### WHAT IS ASKED
Count how many lines in the items below contain the string "built", and give only that number.

━━━━━ STORED ROWS ━━━━━

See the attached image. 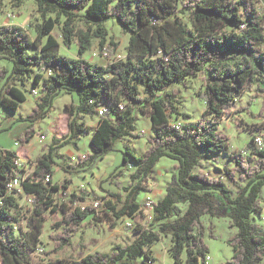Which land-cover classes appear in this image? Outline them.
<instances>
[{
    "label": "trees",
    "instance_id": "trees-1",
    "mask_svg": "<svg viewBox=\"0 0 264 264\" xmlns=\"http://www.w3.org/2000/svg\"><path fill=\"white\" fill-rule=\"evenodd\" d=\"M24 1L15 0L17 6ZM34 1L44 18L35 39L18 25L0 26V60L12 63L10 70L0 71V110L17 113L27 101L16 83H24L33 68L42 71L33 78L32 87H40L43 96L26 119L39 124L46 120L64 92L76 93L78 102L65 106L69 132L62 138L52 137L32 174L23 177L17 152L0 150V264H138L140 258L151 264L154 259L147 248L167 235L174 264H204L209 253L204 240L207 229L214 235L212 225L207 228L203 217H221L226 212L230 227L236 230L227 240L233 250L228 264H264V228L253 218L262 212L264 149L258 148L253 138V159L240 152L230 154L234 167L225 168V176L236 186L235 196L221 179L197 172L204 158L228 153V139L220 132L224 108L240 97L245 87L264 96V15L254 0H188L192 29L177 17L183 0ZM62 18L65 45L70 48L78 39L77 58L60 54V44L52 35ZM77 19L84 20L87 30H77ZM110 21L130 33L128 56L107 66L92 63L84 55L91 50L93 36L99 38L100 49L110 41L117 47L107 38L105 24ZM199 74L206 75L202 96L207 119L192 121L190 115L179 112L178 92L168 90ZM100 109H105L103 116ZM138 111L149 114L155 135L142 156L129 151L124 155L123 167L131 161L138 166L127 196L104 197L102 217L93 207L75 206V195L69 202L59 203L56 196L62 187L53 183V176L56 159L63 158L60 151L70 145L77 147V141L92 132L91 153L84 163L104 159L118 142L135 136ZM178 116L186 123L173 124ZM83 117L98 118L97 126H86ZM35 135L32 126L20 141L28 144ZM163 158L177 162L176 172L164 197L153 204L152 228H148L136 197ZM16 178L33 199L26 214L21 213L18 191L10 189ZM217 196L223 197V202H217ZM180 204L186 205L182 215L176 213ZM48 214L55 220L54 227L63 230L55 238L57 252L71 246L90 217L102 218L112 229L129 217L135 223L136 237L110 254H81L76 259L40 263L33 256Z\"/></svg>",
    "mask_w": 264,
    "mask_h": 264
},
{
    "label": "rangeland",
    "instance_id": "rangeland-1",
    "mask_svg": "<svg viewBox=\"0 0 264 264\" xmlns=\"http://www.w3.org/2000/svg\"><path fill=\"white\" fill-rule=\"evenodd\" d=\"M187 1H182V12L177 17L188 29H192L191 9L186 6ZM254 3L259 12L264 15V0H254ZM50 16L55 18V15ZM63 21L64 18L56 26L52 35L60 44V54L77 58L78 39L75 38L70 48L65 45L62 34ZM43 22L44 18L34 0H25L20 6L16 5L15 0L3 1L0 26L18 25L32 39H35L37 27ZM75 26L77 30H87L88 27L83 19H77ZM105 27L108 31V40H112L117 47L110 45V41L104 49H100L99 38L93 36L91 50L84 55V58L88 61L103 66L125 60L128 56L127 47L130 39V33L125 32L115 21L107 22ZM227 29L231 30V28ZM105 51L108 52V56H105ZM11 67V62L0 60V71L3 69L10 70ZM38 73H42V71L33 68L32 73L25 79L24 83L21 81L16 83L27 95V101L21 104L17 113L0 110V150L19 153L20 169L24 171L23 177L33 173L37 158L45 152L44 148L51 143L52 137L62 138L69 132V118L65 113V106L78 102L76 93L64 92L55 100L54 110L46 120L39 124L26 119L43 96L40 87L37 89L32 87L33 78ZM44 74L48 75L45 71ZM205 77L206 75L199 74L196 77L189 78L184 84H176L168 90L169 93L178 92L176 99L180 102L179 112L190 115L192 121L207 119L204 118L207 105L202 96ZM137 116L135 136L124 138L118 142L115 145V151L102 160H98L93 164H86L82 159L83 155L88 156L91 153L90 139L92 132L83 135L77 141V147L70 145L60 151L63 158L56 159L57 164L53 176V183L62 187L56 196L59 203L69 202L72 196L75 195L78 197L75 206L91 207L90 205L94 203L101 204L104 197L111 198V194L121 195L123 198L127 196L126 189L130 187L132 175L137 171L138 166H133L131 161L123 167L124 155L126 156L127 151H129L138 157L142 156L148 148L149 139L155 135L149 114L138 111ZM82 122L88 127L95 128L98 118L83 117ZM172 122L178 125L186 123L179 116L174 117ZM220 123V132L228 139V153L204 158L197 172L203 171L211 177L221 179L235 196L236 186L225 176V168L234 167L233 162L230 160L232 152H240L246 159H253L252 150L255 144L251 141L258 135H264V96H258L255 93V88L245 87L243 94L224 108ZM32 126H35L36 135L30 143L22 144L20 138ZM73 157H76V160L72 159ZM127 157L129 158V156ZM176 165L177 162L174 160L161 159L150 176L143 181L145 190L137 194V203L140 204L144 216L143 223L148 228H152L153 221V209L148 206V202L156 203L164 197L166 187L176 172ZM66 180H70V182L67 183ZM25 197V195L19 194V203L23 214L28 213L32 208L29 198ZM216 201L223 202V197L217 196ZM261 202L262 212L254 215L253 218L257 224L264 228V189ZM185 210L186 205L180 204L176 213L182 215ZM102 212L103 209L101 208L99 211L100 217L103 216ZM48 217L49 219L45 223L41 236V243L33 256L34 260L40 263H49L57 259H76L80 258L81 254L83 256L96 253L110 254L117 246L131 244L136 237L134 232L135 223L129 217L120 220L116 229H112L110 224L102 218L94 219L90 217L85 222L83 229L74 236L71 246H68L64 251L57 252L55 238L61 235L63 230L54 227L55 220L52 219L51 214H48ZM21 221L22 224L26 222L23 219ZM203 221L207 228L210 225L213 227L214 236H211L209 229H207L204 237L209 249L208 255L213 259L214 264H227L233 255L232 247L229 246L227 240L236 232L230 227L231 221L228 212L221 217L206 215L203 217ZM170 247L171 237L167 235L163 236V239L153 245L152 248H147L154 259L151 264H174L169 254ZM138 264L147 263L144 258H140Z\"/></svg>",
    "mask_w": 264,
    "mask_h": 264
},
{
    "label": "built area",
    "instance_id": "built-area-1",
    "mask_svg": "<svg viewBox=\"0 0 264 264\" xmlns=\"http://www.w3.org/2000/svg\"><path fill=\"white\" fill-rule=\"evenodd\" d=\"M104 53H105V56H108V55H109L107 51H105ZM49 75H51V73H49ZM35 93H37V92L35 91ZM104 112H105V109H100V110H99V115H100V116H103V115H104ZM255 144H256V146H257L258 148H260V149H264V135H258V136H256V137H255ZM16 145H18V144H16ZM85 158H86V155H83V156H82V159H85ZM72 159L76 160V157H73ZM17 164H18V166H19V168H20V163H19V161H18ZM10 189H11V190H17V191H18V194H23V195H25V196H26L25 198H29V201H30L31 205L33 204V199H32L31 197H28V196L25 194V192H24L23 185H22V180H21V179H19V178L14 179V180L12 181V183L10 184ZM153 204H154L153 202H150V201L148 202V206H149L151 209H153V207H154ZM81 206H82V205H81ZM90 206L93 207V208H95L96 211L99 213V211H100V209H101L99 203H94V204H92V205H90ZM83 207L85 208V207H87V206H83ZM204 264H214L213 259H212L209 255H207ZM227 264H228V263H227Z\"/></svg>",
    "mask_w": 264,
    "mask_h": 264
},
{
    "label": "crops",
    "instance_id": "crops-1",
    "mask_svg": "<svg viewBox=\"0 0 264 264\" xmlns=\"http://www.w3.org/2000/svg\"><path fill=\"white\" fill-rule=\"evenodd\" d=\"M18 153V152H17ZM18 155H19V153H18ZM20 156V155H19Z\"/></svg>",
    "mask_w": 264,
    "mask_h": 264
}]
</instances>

━━━━━

### THE SOLUTION
2